Professor Macintyre told newsGP ‘a respirator is more protective’ than the surgical masks currently being recommended for primary care settings, and that the precautionary principle is ‘warranted to protect all health workers’, including GPs.
 
Australia’s response to the pandemic has been largely guided by the Infection Control Expert Group (ICEG), which advises the Australian Health Protection Principal Committee (AHPPC) on infection prevention and control issues.
 
ICEG Chair Professor Lyn Gilbert told newsGP the group has ‘never disputed’ evidence that some respiratory particles produced by people remain in the air for longer than others. However, she says ‘the main source of controversy’ is the clinical and epidemiological significance of these small particles.
 
‘Strong epidemiological and clinical evidence indicates that the predominant mode of transmission of COVID-19, like most other respiratory viral infections, is by direct transmission of droplets and/or contamination from surfaces and fomites contaminated by these droplets landing on them,’ she said.
 
‘Protection from COVID-19 depends on a hierarchy of precautions, of which the use of a face covering is one – not necessarily the most important and not adequate on its own.
 
‘Fresh air or good ventilation, physical distancing or physical barriers, and cough or respiratory and hand hygiene are the most important precautions.’
 
To support her position, Professor Gilbert pointed to ICEG’s ‘Use of Masks and Respirators in the Context of COVID-19’ paper, published on 26 May.
 
‘Clinical and epidemiological evidence indicates that COVID-19 is usually transmitted by close contact, in households, enclosed, household-like settings such as residential care facilities, cruise ships and crowded workplaces, where physical distancing is impractical,’ the paper states.
 
‘In the absence of effective preventive measures, the basic reproductive number [R0] of COVID-19 is 2–3 and the household infection rate is ~10–12%.
 
‘This contrasts with much higher R0s and household attack rates of infections in which airborne transmission is the rule, including measles [R0,12–18; household attack rate 90%], varicella, [R0 ~10, household attack rate 85%] and tuberculosis.
 
‘These data suggest that airborne transmission of COVID-19 is infrequent and the routine use of airborne precautions not warranted.’

Rain-article.jpg
Professor Raina Macintyre says the argument against airborne transmission is ‘ideological’.
 
However, in her article Professor Macintyre said health authorities are ‘shifting the goalposts’ of proving airborne transmission, and pointed out viral RNA has been found in air samples taken from hospital wards, as has viable virus.
 
She also argued against the use of reproductive numbers as evidence to support droplet transmission.
 
‘This is used as “evidence” that SARS-CoV-2 is not airborne because its R0 is much lower than an airborne virus like measles, which has an R0 of 12–18. However, arguments like this fail to account for other airborne viruses like varicella [which causes chicken pox] that has also been responsible for hospital outbreaks via airborne spread but has an R0 of 4–5, similar to SARS-CoV-2,’ she wrote.
 
‘Invoking the R0 is a distraction from the science before us.

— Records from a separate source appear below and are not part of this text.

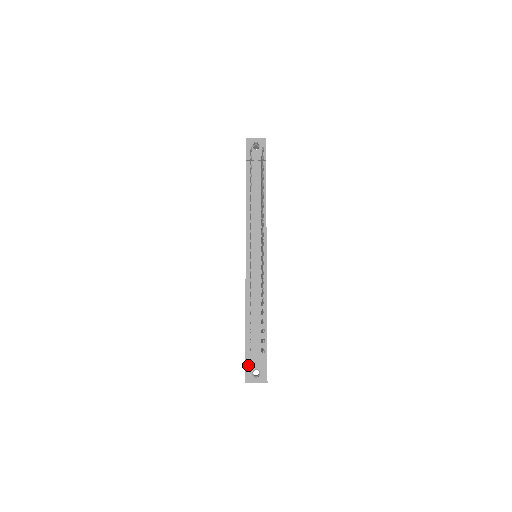
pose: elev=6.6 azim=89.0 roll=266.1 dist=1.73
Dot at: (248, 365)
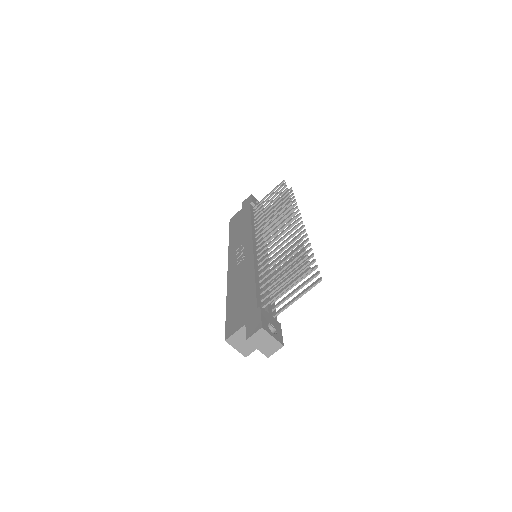
Dot at: (264, 315)
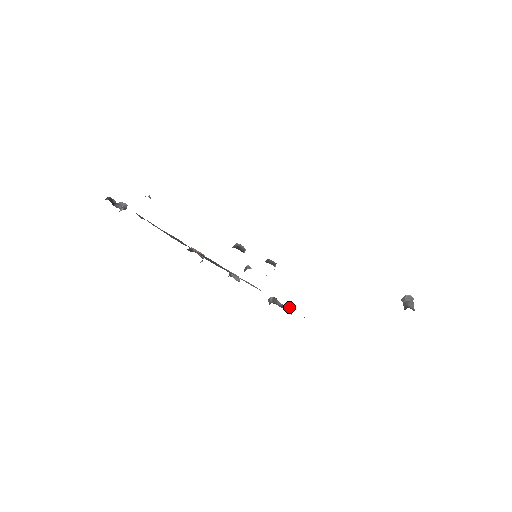
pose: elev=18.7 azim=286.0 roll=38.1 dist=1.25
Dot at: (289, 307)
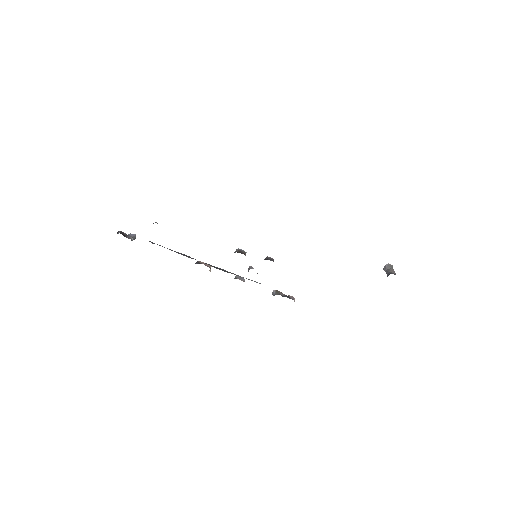
Dot at: (291, 296)
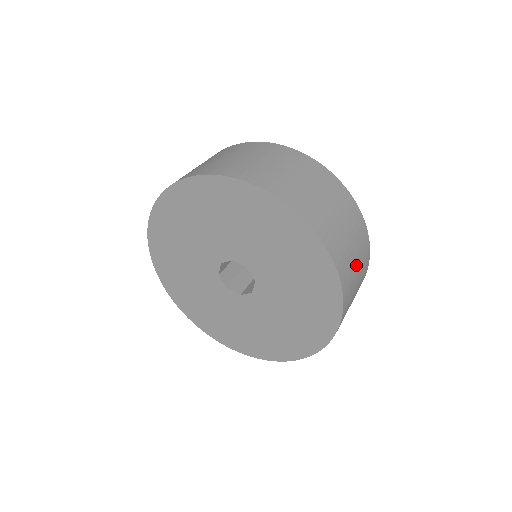
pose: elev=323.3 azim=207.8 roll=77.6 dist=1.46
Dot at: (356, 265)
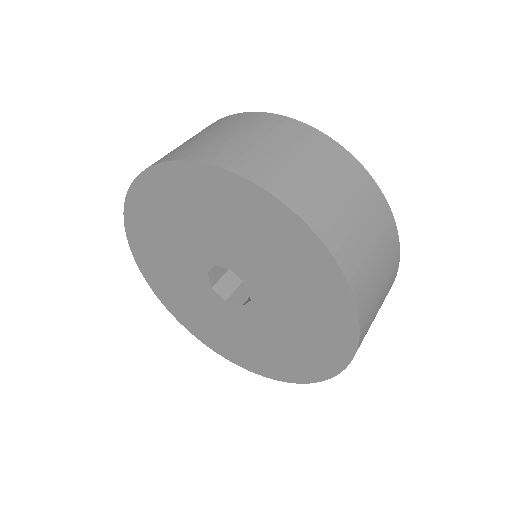
Dot at: (373, 320)
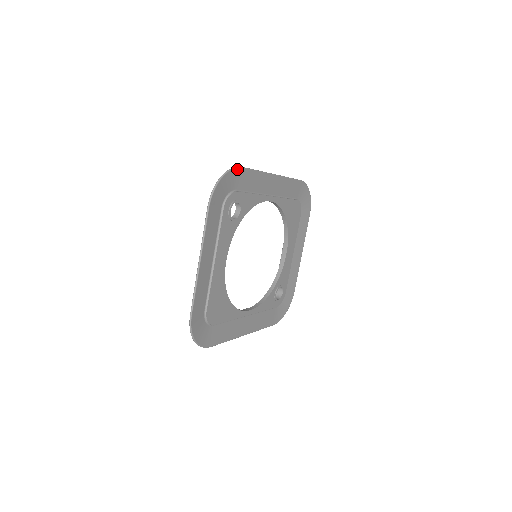
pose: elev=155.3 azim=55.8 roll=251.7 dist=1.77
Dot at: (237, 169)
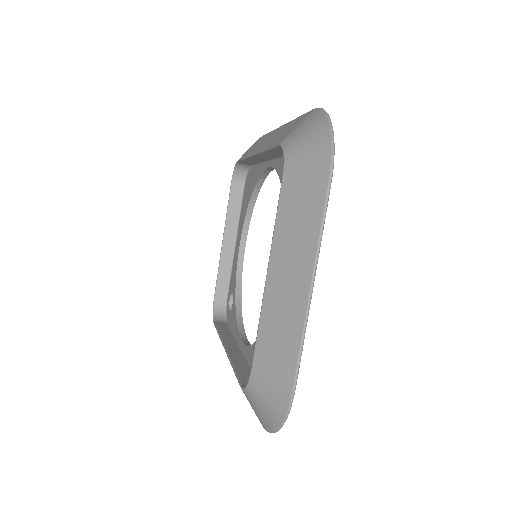
Dot at: occluded
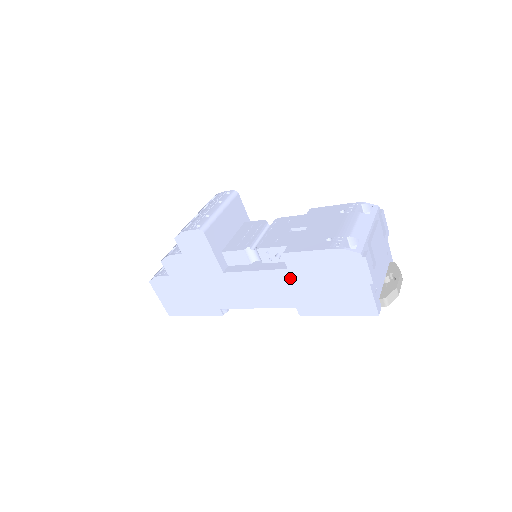
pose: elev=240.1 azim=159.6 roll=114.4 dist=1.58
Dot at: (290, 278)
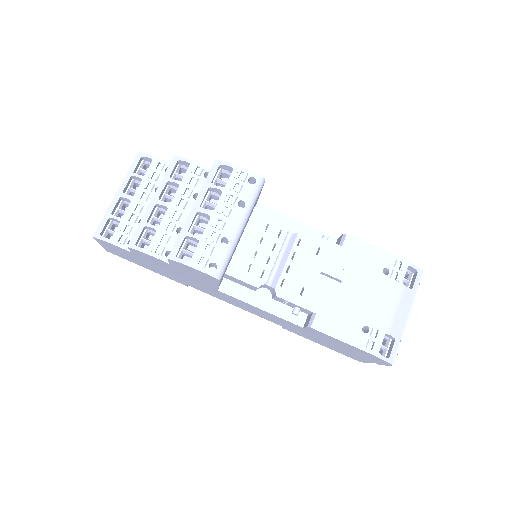
Dot at: (299, 328)
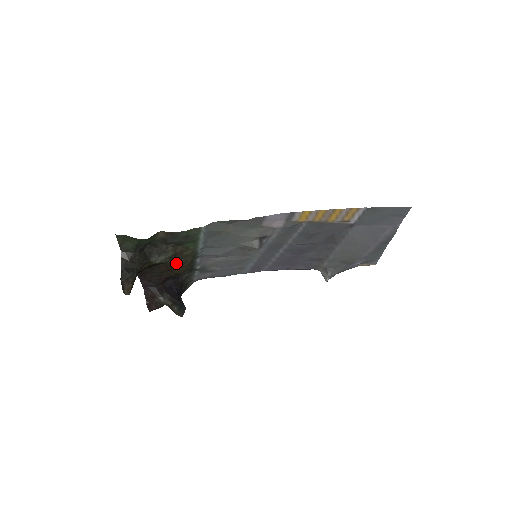
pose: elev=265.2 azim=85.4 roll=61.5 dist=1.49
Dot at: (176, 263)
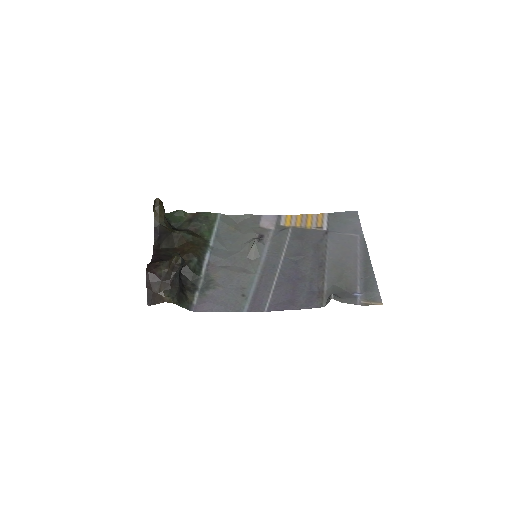
Dot at: (190, 243)
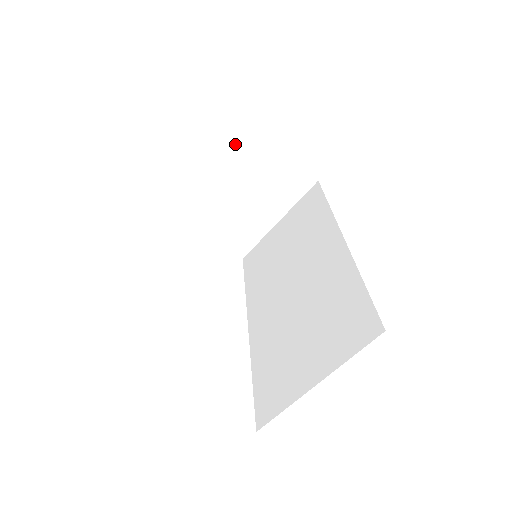
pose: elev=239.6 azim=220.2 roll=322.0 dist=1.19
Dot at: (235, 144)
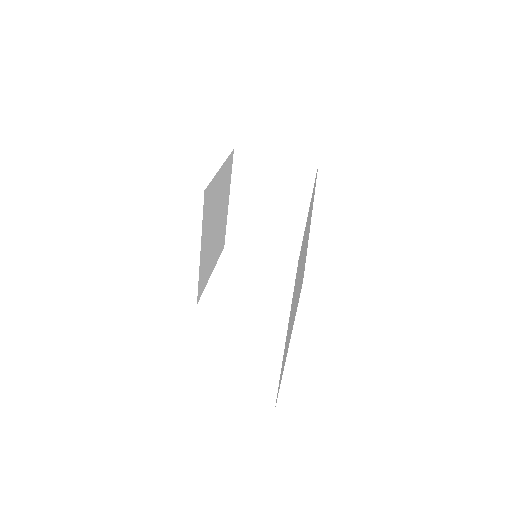
Dot at: (232, 169)
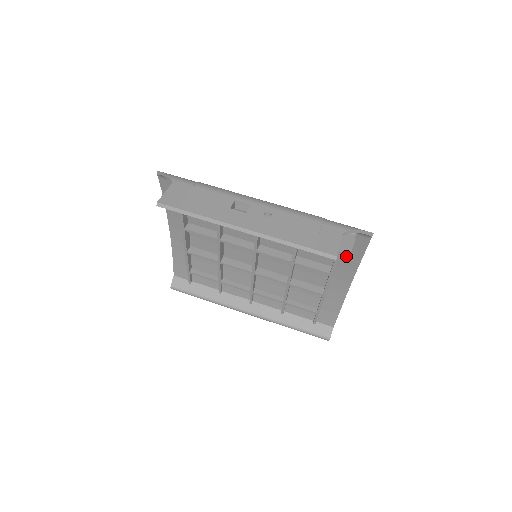
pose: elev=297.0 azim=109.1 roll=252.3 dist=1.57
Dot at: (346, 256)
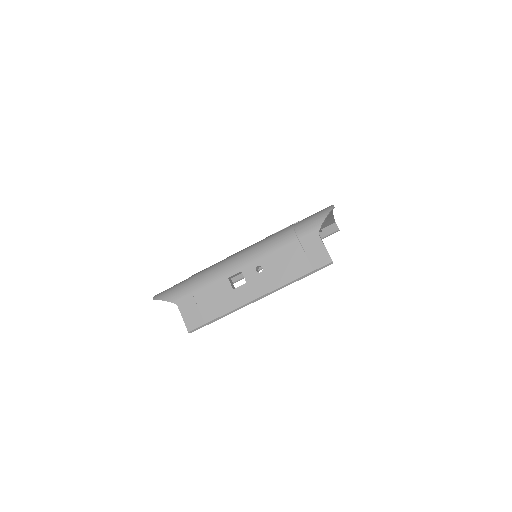
Dot at: occluded
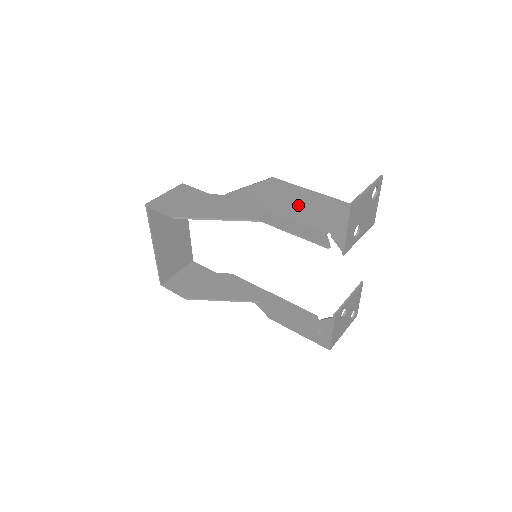
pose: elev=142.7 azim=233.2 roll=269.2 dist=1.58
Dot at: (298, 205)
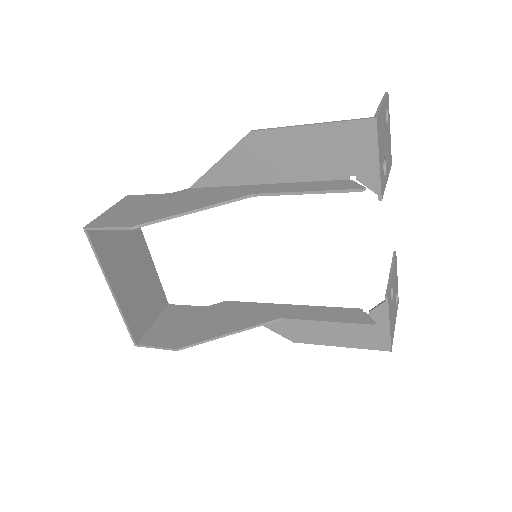
Dot at: (298, 154)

The R0 has never before been a criterion for defining the mode of transmission – in fact, tuberculosis, which is accepted as airborne, has an R0 which is much lower, being <1 in developed countries, than that of SARS-CoV-2.
 
‘The use of R0 to bolster a failing and implausible argument about transmission of SARS-CoV-2 is disingenuous at worst and ignorant at best.’
 
GP Dr Kat Mclean, who works at a respiratory clinic in New South Wales, told newsGP she is ‘absolutely’ worried about the prospect of airborne transmission.
 
‘There’s been concern the whole way through around the guidelines that are out there and certainly it’s something that’s discussed amongst GPs,’ she said.
 
‘There does seem to be a lack of confidence from GPs who are in respiratory clinics and on the frontline in the PPE that we’ve been given to date.’
 
Aside from disputing the significance of airborne transmission outside particular circumstances, Professor Gilbert reiterated that respirators – such as N95 or P2 masks – are only effective when fitted to produce a firm seal around the face, which requires training and ‘is not straightforward’.
 
‘It is for these reasons that ICEG recommends that [respirators] should be used only when they are really needed [eg for aerosol-generating procedures] and only by health workers who are properly trained in their use,’ she said.
 
‘In other circumstances the best protection of health workers is provided by the full suite of infection control precautions.
 
‘The risk to health workers cannot be completely removed. COVID-19 is highly transmissible by even minor breaches of infection control precautions, which often occur in the context of heavy workload, stress and tiredness.
 
‘However, although detailed information about causes of health worker infections are still limited there is growing evidence that a high proportion are due to exposure of health workers in the community or non-clinical settings in the workplace [meeting rooms, tearooms, social gatherings, etc], not due to inadequate PPE provided.’
 
According to information released by the Department of Health and Human Services (DHHS), 1988 healthcare workers have been infected in Victoria since 16 July, with 1064 of these cases still active. Of these cases, at least two were GPs who ended up in intensive care, and at least one of these is understood to have contracted the virus at a respiratory clinic.
 
newsGP requested up-to-date statistics regarding the source of healthcare worker infections from the DHHS, but did not receive a response prior to publication.
 
Previous data, leaked from an 8 August email sent to healthcare workers by Victorian PPE Taskforce Chair Professor Andrew Wilson, indicated that while 21% of cases where the source of infection had been confirmed could be traced back to a healthcare setting (50 out of 237), 87% (1598) were still under investigation.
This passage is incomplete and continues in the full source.